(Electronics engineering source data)

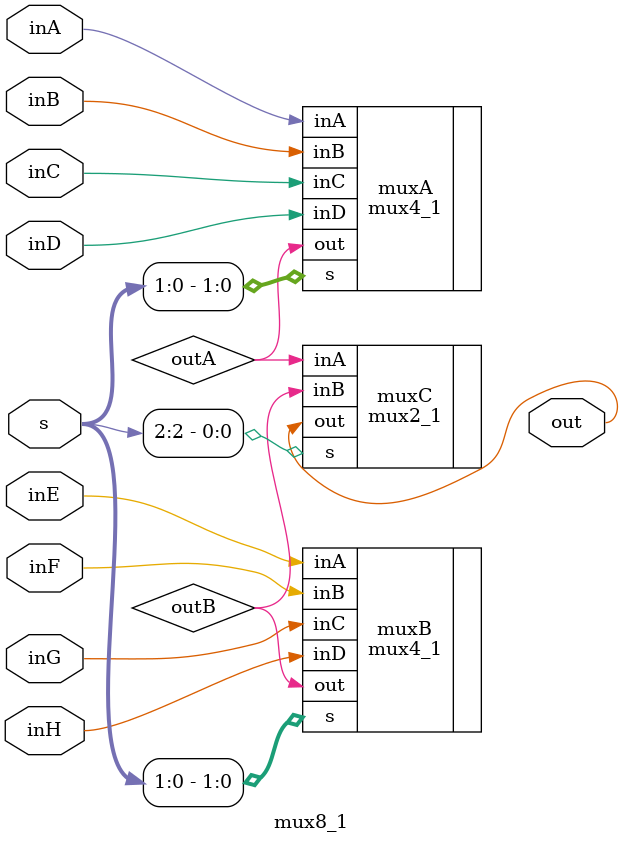
<source format=v>
/*
   CS/ECE 552, Spring '22
   homework #3, Problem #1
  
   This module creates a 8-to-1 mux.
*/
module mux8_1(out, inA, inB, inC, inD, inE, inF, inG, inH, s);
    output         out;
    input          inA, inB, inC, inD, inE, inF, inG, inH;
    input [2:0]    s;

    wire           outA, outB;

    mux4_1 muxA (.out(outA), .inA(inA), .inB(inB), .inC(inC), .inD(inD), .s(s[1:0]));
    mux4_1 muxB (.out(outB), .inA(inE), .inB(inF), .inC(inG), .inD(inH), .s(s[1:0]));
    mux2_1 muxC (.out(out), .inA(outA), .inB(outB), .s(s[2]));

endmodule
</source>
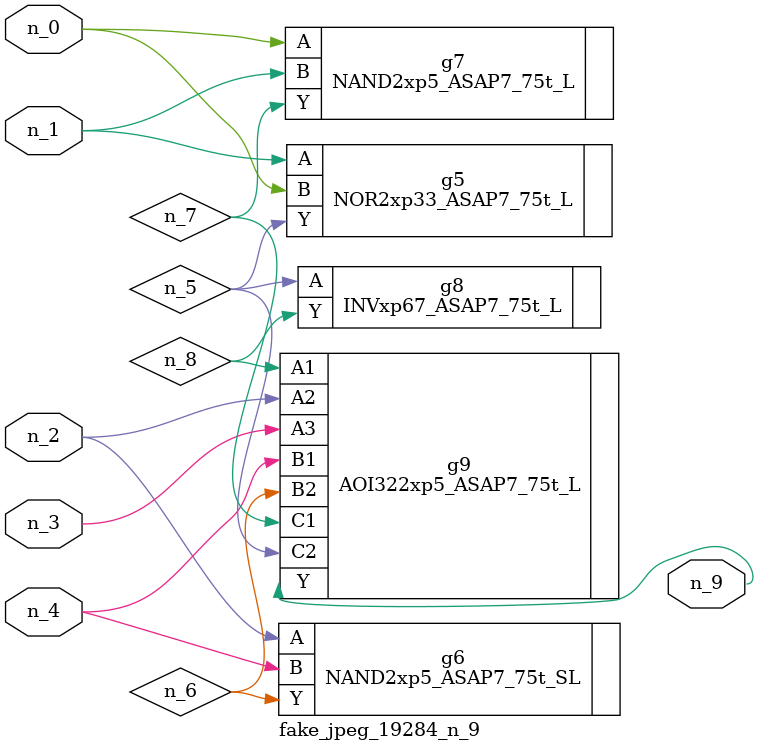
<source format=v>
module fake_jpeg_19284_n_9 (n_3, n_2, n_1, n_0, n_4, n_9);

input n_3;
input n_2;
input n_1;
input n_0;
input n_4;

output n_9;

wire n_8;
wire n_6;
wire n_5;
wire n_7;

NOR2xp33_ASAP7_75t_L g5 ( 
.A(n_1),
.B(n_0),
.Y(n_5)
);

NAND2xp5_ASAP7_75t_SL g6 ( 
.A(n_2),
.B(n_4),
.Y(n_6)
);

NAND2xp5_ASAP7_75t_L g7 ( 
.A(n_0),
.B(n_1),
.Y(n_7)
);

INVxp67_ASAP7_75t_L g8 ( 
.A(n_5),
.Y(n_8)
);

AOI322xp5_ASAP7_75t_L g9 ( 
.A1(n_8),
.A2(n_2),
.A3(n_3),
.B1(n_4),
.B2(n_6),
.C1(n_7),
.C2(n_5),
.Y(n_9)
);


endmodule
</source>
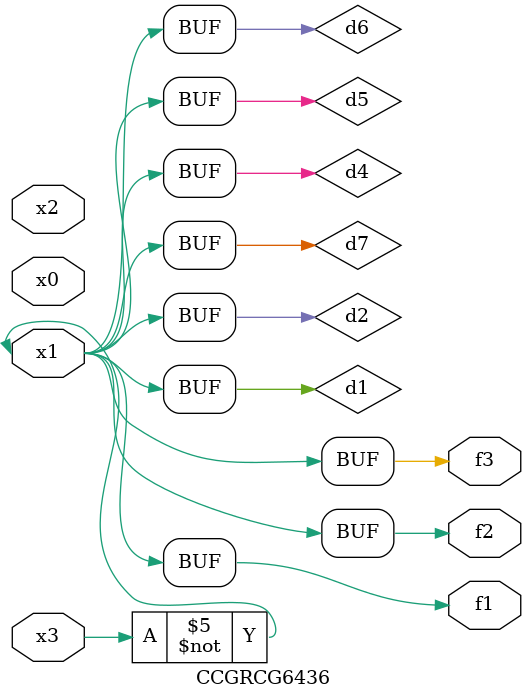
<source format=v>
module CCGRCG6436(
	input x0, x1, x2, x3,
	output f1, f2, f3
);

	wire d1, d2, d3, d4, d5, d6, d7;

	not (d1, x3);
	buf (d2, x1);
	xnor (d3, d1, d2);
	nor (d4, d1);
	buf (d5, d1, d2);
	buf (d6, d4, d5);
	nand (d7, d4);
	assign f1 = d6;
	assign f2 = d7;
	assign f3 = d6;
endmodule

</source>
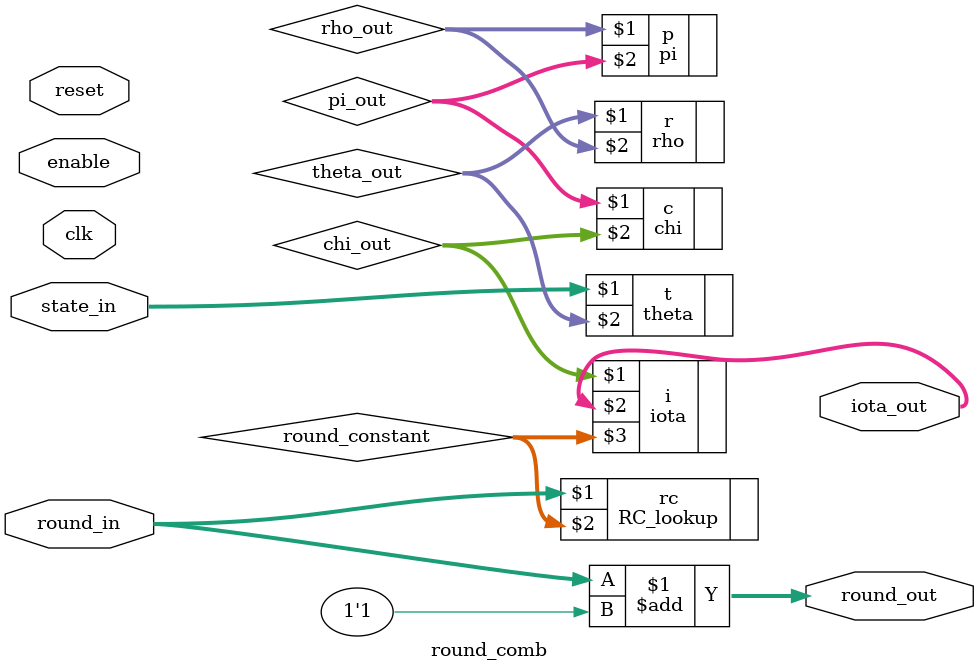
<source format=v>
`timescale 1ns / 1ps
module round_comb(input clk,
						input reset,
						input enable,
						input [1599:0] state_in,
						input [4:0] round_in,
                                                output [1599:0] iota_out,
						output [4:0] round_out
    );

	wire [1599:0] theta_out, rho_out, pi_out, chi_out;
	wire [63:0] round_constant;

	RC_lookup rc(round_in, round_constant);

	theta t(state_in, theta_out);
	rho r(theta_out, rho_out);
	pi p(rho_out, pi_out);
	chi c(pi_out, chi_out);
	iota i(chi_out, iota_out, round_constant);
        assign round_out = round_in + 1'b1;        
	
endmodule

</source>
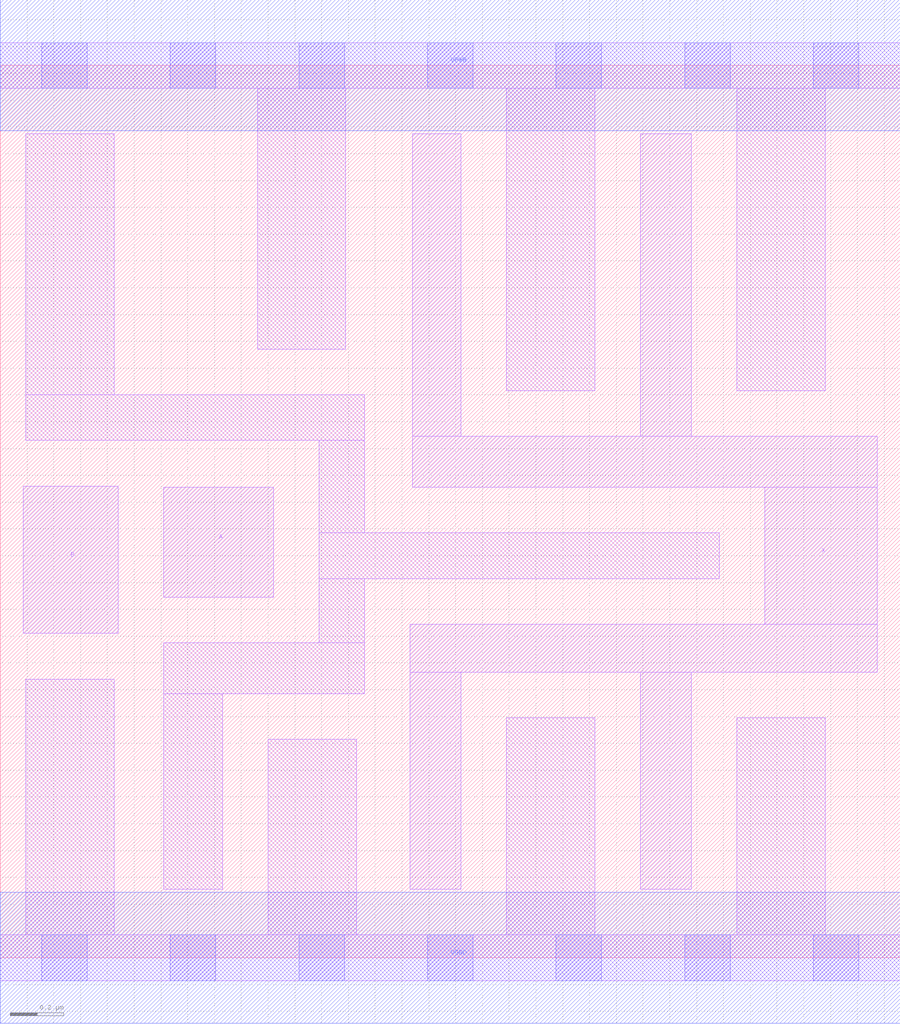
<source format=lef>
# Copyright 2020 The SkyWater PDK Authors
#
# Licensed under the Apache License, Version 2.0 (the "License");
# you may not use this file except in compliance with the License.
# You may obtain a copy of the License at
#
#     https://www.apache.org/licenses/LICENSE-2.0
#
# Unless required by applicable law or agreed to in writing, software
# distributed under the License is distributed on an "AS IS" BASIS,
# WITHOUT WARRANTIES OR CONDITIONS OF ANY KIND, either express or implied.
# See the License for the specific language governing permissions and
# limitations under the License.
#
# SPDX-License-Identifier: Apache-2.0

VERSION 5.7 ;
  NAMESCASESENSITIVE ON ;
  NOWIREEXTENSIONATPIN ON ;
  DIVIDERCHAR "/" ;
  BUSBITCHARS "[]" ;
UNITS
  DATABASE MICRONS 200 ;
END UNITS
MACRO sky130_fd_sc_lp__or2_4
  CLASS CORE ;
  FOREIGN sky130_fd_sc_lp__or2_4 ;
  ORIGIN  0.000000  0.000000 ;
  SIZE  3.360000 BY  3.330000 ;
  SYMMETRY X Y R90 ;
  SITE unit ;
  PIN A
    ANTENNAGATEAREA  0.315000 ;
    DIRECTION INPUT ;
    USE SIGNAL ;
    PORT
      LAYER li1 ;
        RECT 0.610000 1.345000 1.020000 1.755000 ;
    END
  END A
  PIN B
    ANTENNAGATEAREA  0.315000 ;
    DIRECTION INPUT ;
    USE SIGNAL ;
    PORT
      LAYER li1 ;
        RECT 0.085000 1.210000 0.440000 1.760000 ;
    END
  END B
  PIN X
    ANTENNADIFFAREA  1.176000 ;
    DIRECTION OUTPUT ;
    USE SIGNAL ;
    PORT
      LAYER li1 ;
        RECT 1.530000 0.255000 1.720000 1.065000 ;
        RECT 1.530000 1.065000 3.275000 1.245000 ;
        RECT 1.540000 1.755000 3.275000 1.945000 ;
        RECT 1.540000 1.945000 1.720000 3.075000 ;
        RECT 2.390000 0.255000 2.580000 1.065000 ;
        RECT 2.390000 1.945000 2.580000 3.075000 ;
        RECT 2.855000 1.245000 3.275000 1.755000 ;
    END
  END X
  PIN VGND
    DIRECTION INOUT ;
    USE GROUND ;
    PORT
      LAYER met1 ;
        RECT 0.000000 -0.245000 3.360000 0.245000 ;
    END
  END VGND
  PIN VPWR
    DIRECTION INOUT ;
    USE POWER ;
    PORT
      LAYER met1 ;
        RECT 0.000000 3.085000 3.360000 3.575000 ;
    END
  END VPWR
  OBS
    LAYER li1 ;
      RECT 0.000000 -0.085000 3.360000 0.085000 ;
      RECT 0.000000  3.245000 3.360000 3.415000 ;
      RECT 0.095000  0.085000 0.425000 1.040000 ;
      RECT 0.095000  1.930000 1.360000 2.100000 ;
      RECT 0.095000  2.100000 0.425000 3.075000 ;
      RECT 0.610000  0.255000 0.830000 0.985000 ;
      RECT 0.610000  0.985000 1.360000 1.175000 ;
      RECT 0.960000  2.270000 1.290000 3.245000 ;
      RECT 1.000000  0.085000 1.330000 0.815000 ;
      RECT 1.190000  1.175000 1.360000 1.415000 ;
      RECT 1.190000  1.415000 2.685000 1.585000 ;
      RECT 1.190000  1.585000 1.360000 1.930000 ;
      RECT 1.890000  0.085000 2.220000 0.895000 ;
      RECT 1.890000  2.115000 2.220000 3.245000 ;
      RECT 2.750000  0.085000 3.080000 0.895000 ;
      RECT 2.750000  2.115000 3.080000 3.245000 ;
    LAYER mcon ;
      RECT 0.155000 -0.085000 0.325000 0.085000 ;
      RECT 0.155000  3.245000 0.325000 3.415000 ;
      RECT 0.635000 -0.085000 0.805000 0.085000 ;
      RECT 0.635000  3.245000 0.805000 3.415000 ;
      RECT 1.115000 -0.085000 1.285000 0.085000 ;
      RECT 1.115000  3.245000 1.285000 3.415000 ;
      RECT 1.595000 -0.085000 1.765000 0.085000 ;
      RECT 1.595000  3.245000 1.765000 3.415000 ;
      RECT 2.075000 -0.085000 2.245000 0.085000 ;
      RECT 2.075000  3.245000 2.245000 3.415000 ;
      RECT 2.555000 -0.085000 2.725000 0.085000 ;
      RECT 2.555000  3.245000 2.725000 3.415000 ;
      RECT 3.035000 -0.085000 3.205000 0.085000 ;
      RECT 3.035000  3.245000 3.205000 3.415000 ;
  END
END sky130_fd_sc_lp__or2_4
END LIBRARY

</source>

Task objective: Leave out the pictures and set down all of the data exactly.

Written answer:
<source format=v>
/*
   CS/ECE 552, Spring '22
   homework #3, Problem #1
  
   This module creates a 8-to-1 mux.
*/
module mux8_1(out, inA, inB, inC, inD, inE, inF, inG, inH, s);
    output         out;
    input          inA, inB, inC, inD, inE, inF, inG, inH;
    input [2:0]    s;

    wire           outA, outB;

    mux4_1 muxA (.out(outA), .inA(inA), .inB(inB), .inC(inC), .inD(inD), .s(s[1:0]));
    mux4_1 muxB (.out(outB), .inA(inE), .inB(inF), .inC(inG), .inD(inH), .s(s[1:0]));
    mux2_1 muxC (.out(out), .inA(outA), .inB(outB), .s(s[2]));

endmodule
</source>
<source format=v>
module fake_jpeg_19284_n_9 (n_3, n_2, n_1, n_0, n_4, n_9);

input n_3;
input n_2;
input n_1;
input n_0;
input n_4;

output n_9;

wire n_8;
wire n_6;
wire n_5;
wire n_7;

NOR2xp33_ASAP7_75t_L g5 ( 
.A(n_1),
.B(n_0),
.Y(n_5)
);

NAND2xp5_ASAP7_75t_SL g6 ( 
.A(n_2),
.B(n_4),
.Y(n_6)
);

NAND2xp5_ASAP7_75t_L g7 ( 
.A(n_0),
.B(n_1),
.Y(n_7)
);

INVxp67_ASAP7_75t_L g8 ( 
.A(n_5),
.Y(n_8)
);

AOI322xp5_ASAP7_75t_L g9 ( 
.A1(n_8),
.A2(n_2),
.A3(n_3),
.B1(n_4),
.B2(n_6),
.C1(n_7),
.C2(n_5),
.Y(n_9)
);


endmodule
</source>
<source format=v>
module CCGRCG6436(
	input x0, x1, x2, x3,
	output f1, f2, f3
);

	wire d1, d2, d3, d4, d5, d6, d7;

	not (d1, x3);
	buf (d2, x1);
	xnor (d3, d1, d2);
	nor (d4, d1);
	buf (d5, d1, d2);
	buf (d6, d4, d5);
	nand (d7, d4);
	assign f1 = d6;
	assign f2 = d7;
	assign f3 = d6;
endmodule

</source>
<source format=v>
`timescale 1ns / 1ps
module round_comb(input clk,
						input reset,
						input enable,
						input [1599:0] state_in,
						input [4:0] round_in,
                                                output [1599:0] iota_out,
						output [4:0] round_out
    );

	wire [1599:0] theta_out, rho_out, pi_out, chi_out;
	wire [63:0] round_constant;

	RC_lookup rc(round_in, round_constant);

	theta t(state_in, theta_out);
	rho r(theta_out, rho_out);
	pi p(rho_out, pi_out);
	chi c(pi_out, chi_out);
	iota i(chi_out, iota_out, round_constant);
        assign round_out = round_in + 1'b1;        
	
endmodule

</source>
<source format=lef>
# Copyright 2020 The SkyWater PDK Authors
#
# Licensed under the Apache License, Version 2.0 (the "License");
# you may not use this file except in compliance with the License.
# You may obtain a copy of the License at
#
#     https://www.apache.org/licenses/LICENSE-2.0
#
# Unless required by applicable law or agreed to in writing, software
# distributed under the License is distributed on an "AS IS" BASIS,
# WITHOUT WARRANTIES OR CONDITIONS OF ANY KIND, either express or implied.
# See the License for the specific language governing permissions and
# limitations under the License.
#
# SPDX-License-Identifier: Apache-2.0

VERSION 5.7 ;
  NAMESCASESENSITIVE ON ;
  NOWIREEXTENSIONATPIN ON ;
  DIVIDERCHAR "/" ;
  BUSBITCHARS "[]" ;
UNITS
  DATABASE MICRONS 200 ;
END UNITS
MACRO sky130_fd_sc_lp__or2_4
  CLASS CORE ;
  FOREIGN sky130_fd_sc_lp__or2_4 ;
  ORIGIN  0.000000  0.000000 ;
  SIZE  3.360000 BY  3.330000 ;
  SYMMETRY X Y R90 ;
  SITE unit ;
  PIN A
    ANTENNAGATEAREA  0.315000 ;
    DIRECTION INPUT ;
    USE SIGNAL ;
    PORT
      LAYER li1 ;
        RECT 0.610000 1.345000 1.020000 1.755000 ;
    END
  END A
  PIN B
    ANTENNAGATEAREA  0.315000 ;
    DIRECTION INPUT ;
    USE SIGNAL ;
    PORT
      LAYER li1 ;
        RECT 0.085000 1.210000 0.440000 1.760000 ;
    END
  END B
  PIN X
    ANTENNADIFFAREA  1.176000 ;
    DIRECTION OUTPUT ;
    USE SIGNAL ;
    PORT
      LAYER li1 ;
        RECT 1.530000 0.255000 1.720000 1.065000 ;
        RECT 1.530000 1.065000 3.275000 1.245000 ;
        RECT 1.540000 1.755000 3.275000 1.945000 ;
        RECT 1.540000 1.945000 1.720000 3.075000 ;
        RECT 2.390000 0.255000 2.580000 1.065000 ;
        RECT 2.390000 1.945000 2.580000 3.075000 ;
        RECT 2.855000 1.245000 3.275000 1.755000 ;
    END
  END X
  PIN VGND
    DIRECTION INOUT ;
    USE GROUND ;
    PORT
      LAYER met1 ;
        RECT 0.000000 -0.245000 3.360000 0.245000 ;
    END
  END VGND
  PIN VPWR
    DIRECTION INOUT ;
    USE POWER ;
    PORT
      LAYER met1 ;
        RECT 0.000000 3.085000 3.360000 3.575000 ;
    END
  END VPWR
  OBS
    LAYER li1 ;
      RECT 0.000000 -0.085000 3.360000 0.085000 ;
      RECT 0.000000  3.245000 3.360000 3.415000 ;
      RECT 0.095000  0.085000 0.425000 1.040000 ;
      RECT 0.095000  1.930000 1.360000 2.100000 ;
      RECT 0.095000  2.100000 0.425000 3.075000 ;
      RECT 0.610000  0.255000 0.830000 0.985000 ;
      RECT 0.610000  0.985000 1.360000 1.175000 ;
      RECT 0.960000  2.270000 1.290000 3.245000 ;
      RECT 1.000000  0.085000 1.330000 0.815000 ;
      RECT 1.190000  1.175000 1.360000 1.415000 ;
      RECT 1.190000  1.415000 2.685000 1.585000 ;
      RECT 1.190000  1.585000 1.360000 1.930000 ;
      RECT 1.890000  0.085000 2.220000 0.895000 ;
      RECT 1.890000  2.115000 2.220000 3.245000 ;
      RECT 2.750000  0.085000 3.080000 0.895000 ;
      RECT 2.750000  2.115000 3.080000 3.245000 ;
    LAYER mcon ;
      RECT 0.155000 -0.085000 0.325000 0.085000 ;
      RECT 0.155000  3.245000 0.325000 3.415000 ;
      RECT 0.635000 -0.085000 0.805000 0.085000 ;
      RECT 0.635000  3.245000 0.805000 3.415000 ;
      RECT 1.115000 -0.085000 1.285000 0.085000 ;
      RECT 1.115000  3.245000 1.285000 3.415000 ;
      RECT 1.595000 -0.085000 1.765000 0.085000 ;
      RECT 1.595000  3.245000 1.765000 3.415000 ;
      RECT 2.075000 -0.085000 2.245000 0.085000 ;
      RECT 2.075000  3.245000 2.245000 3.415000 ;
      RECT 2.555000 -0.085000 2.725000 0.085000 ;
      RECT 2.555000  3.245000 2.725000 3.415000 ;
      RECT 3.035000 -0.085000 3.205000 0.085000 ;
      RECT 3.035000  3.245000 3.205000 3.415000 ;
  END
END sky130_fd_sc_lp__or2_4
END LIBRARY

</source>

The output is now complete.